最近の研究では、同じ炭水化物でもGI値の高いものとGI値の低いものがあることがわかってきました。
同じパン類でも、食パンやフランスパンは高GI値ですが、全粒のライ麦パンは低GI値です。炭水化物を抜くのではなく、賢く選ぶようにしましょう。

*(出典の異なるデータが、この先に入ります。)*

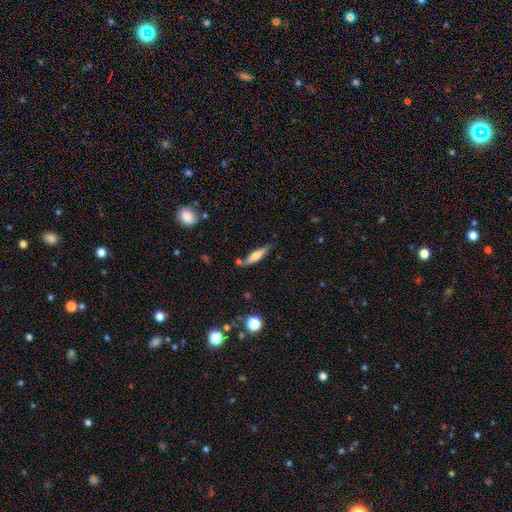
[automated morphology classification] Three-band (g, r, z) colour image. It shows a smooth galaxy with no disk features (54%) that is cigar-shaped (80%). Merging: none (76%).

ダイエット効果のある炭水化物については、関連記事の「太りにくい炭水化物ってある?種類や摂り方を詳しく解説します」でも紹介しています。
毎日の食事に玄米を取り入れよう
玄米はGI値が低く、食後の血糖値の上昇が緩やかでダイエットに効果的な食品です。
また、ビタミンやミネラル、食物繊維などの美容に必要な栄養素も豊富に含まれています。
玄米は硬いから苦手という方もいますが、浸水時間や水の量などに気を付ければおいしく炊くことが可能です。
ぜひ毎日の食事に玄米を取り入れましょう。